🤖 AI Summary
This work addresses the limited transferability of pretrained Vision Transformers (ViTs) in cardiac magnetic resonance (MR) sequence classification due to a lack of domain-specific knowledge. To overcome this, the authors propose a self-supervised contrastive learning adaptation method tailored for cardiac MR images, which efficiently adapts ViT models without requiring labeled data. By integrating large-batch training with domain-customized data augmentation, the approach substantially enhances model generalization. Evaluated on four common cardiac MR sequence classification tasks, the method achieves AUC scores exceeding 0.75 across all tasks, outperforming conventional supervised training strategies. Furthermore, the adapted model demonstrates strong cross-domain generalization, successfully transferring to external medical imaging datasets such as BraTS and ADNI.
📝 Abstract
Vision Transformer (ViT) models, utilizing self-attention mechanisms, have demonstrated robust generalization capabilities across various vision tasks, including image classification.
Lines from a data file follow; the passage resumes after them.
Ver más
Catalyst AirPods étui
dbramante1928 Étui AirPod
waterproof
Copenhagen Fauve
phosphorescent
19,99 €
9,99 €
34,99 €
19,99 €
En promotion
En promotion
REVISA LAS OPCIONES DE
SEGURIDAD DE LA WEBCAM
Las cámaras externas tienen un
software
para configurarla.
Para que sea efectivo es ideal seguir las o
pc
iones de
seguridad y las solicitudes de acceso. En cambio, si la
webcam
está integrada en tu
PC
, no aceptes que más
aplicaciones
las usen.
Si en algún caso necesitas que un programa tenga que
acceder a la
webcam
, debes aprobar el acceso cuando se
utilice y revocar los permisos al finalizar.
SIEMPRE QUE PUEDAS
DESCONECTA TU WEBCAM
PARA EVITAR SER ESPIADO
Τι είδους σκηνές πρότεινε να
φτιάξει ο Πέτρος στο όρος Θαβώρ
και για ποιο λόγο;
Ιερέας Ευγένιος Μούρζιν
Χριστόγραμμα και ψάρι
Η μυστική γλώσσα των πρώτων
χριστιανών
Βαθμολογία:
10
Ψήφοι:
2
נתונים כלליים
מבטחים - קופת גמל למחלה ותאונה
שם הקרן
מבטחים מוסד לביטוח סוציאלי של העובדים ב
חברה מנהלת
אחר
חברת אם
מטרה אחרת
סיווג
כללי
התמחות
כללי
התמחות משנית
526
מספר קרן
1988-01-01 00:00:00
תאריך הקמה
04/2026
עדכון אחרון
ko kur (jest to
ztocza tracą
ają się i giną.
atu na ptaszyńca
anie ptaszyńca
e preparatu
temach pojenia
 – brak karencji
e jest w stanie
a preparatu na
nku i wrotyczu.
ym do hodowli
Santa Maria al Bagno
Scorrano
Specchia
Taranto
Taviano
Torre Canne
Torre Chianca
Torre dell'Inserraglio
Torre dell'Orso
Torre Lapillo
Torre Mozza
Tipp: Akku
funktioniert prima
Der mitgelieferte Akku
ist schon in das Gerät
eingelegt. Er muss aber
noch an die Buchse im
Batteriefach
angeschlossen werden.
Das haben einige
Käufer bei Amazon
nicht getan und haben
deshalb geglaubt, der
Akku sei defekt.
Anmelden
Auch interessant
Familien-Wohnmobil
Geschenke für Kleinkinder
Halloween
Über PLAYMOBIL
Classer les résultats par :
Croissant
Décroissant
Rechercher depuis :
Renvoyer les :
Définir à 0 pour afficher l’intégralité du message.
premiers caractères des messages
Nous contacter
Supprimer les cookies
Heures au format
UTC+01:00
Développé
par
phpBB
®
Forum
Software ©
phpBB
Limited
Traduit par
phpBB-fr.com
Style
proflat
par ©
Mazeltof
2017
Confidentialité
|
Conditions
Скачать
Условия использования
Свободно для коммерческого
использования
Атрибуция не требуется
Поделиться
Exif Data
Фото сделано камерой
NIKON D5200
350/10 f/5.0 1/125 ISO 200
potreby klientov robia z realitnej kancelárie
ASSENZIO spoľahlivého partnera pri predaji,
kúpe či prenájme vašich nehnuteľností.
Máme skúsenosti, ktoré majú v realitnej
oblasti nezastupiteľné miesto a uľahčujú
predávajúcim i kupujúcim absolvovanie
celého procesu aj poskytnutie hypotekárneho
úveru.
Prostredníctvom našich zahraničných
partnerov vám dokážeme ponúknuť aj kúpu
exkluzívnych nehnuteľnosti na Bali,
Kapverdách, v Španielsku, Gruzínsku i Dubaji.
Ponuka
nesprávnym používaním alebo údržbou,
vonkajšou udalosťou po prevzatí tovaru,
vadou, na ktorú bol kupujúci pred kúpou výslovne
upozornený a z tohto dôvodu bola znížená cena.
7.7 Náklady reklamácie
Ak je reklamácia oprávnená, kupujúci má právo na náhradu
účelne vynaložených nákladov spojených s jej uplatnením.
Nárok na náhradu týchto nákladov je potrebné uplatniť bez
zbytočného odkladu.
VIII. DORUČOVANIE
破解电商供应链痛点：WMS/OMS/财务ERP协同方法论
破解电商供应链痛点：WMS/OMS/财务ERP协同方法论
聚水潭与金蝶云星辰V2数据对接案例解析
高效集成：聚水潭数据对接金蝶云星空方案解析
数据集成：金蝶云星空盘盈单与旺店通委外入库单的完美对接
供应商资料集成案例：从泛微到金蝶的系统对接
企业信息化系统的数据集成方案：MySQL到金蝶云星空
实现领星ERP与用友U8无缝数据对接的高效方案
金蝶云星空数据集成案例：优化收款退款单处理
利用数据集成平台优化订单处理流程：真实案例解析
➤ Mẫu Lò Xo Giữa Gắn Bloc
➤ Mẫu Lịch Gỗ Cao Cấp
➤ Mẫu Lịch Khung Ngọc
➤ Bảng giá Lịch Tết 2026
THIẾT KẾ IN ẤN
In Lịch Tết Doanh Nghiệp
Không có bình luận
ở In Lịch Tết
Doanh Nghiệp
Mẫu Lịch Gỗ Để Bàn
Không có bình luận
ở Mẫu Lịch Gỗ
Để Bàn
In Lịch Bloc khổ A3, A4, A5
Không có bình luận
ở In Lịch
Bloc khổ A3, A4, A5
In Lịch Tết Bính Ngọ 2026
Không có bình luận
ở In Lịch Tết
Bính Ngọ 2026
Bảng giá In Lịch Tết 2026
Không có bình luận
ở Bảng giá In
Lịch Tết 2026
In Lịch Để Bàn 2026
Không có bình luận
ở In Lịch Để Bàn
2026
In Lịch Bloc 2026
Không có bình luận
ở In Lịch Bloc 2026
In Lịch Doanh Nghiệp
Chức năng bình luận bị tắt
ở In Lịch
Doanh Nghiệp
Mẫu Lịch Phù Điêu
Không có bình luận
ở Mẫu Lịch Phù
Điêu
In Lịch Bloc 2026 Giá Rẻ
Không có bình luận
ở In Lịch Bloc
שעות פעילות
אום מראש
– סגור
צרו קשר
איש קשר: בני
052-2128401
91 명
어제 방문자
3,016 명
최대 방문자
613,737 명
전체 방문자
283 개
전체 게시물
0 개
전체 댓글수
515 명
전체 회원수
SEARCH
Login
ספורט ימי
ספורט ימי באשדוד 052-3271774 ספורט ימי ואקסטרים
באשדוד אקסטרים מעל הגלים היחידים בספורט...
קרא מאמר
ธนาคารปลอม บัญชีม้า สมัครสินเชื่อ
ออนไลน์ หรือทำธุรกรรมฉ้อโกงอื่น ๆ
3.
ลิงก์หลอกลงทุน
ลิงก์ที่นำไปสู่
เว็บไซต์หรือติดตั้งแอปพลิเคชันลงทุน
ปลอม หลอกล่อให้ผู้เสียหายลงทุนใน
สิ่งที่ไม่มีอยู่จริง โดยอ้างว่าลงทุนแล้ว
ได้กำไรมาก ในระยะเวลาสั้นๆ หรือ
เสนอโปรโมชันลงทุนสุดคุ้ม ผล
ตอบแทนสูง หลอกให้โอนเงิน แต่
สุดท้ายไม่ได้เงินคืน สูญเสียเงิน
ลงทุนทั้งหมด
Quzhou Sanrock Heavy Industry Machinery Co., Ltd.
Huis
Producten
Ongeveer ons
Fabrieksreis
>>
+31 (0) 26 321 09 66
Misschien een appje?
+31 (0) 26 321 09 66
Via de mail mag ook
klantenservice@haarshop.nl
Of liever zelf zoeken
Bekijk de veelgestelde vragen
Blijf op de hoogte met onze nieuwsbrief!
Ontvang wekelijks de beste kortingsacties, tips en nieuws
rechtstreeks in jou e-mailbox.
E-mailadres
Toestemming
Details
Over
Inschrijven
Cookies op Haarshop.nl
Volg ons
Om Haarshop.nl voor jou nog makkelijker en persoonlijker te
However, these models, typically pretrained on general public datasets, often lack the specialized domain knowledge necessary for medical imaging applications. In this study, we investigate the adaptation of ViT models, specifically for cardiac magnetic resonance (MR) images, using an in-house dataset. We found that pretrained ViT features do not effectively transfer to the cardiac MR domain. To overcome this limitation, we introduce an adaptation strategy that utilizes image-based self-supervised contrastive learning, demonstrating superior performance compared to traditional supervised training approaches. Moreover, our adapted ViT model exhibits strong generalization to external MR datasets such as BraTS and ADNI. Through ablation studies, we further investigate the impact of batch size and dataset scale on performance. Ultimately, our adapted model achieves classification AUC exceeding 0.75 across the four most common cardiac MR sequences.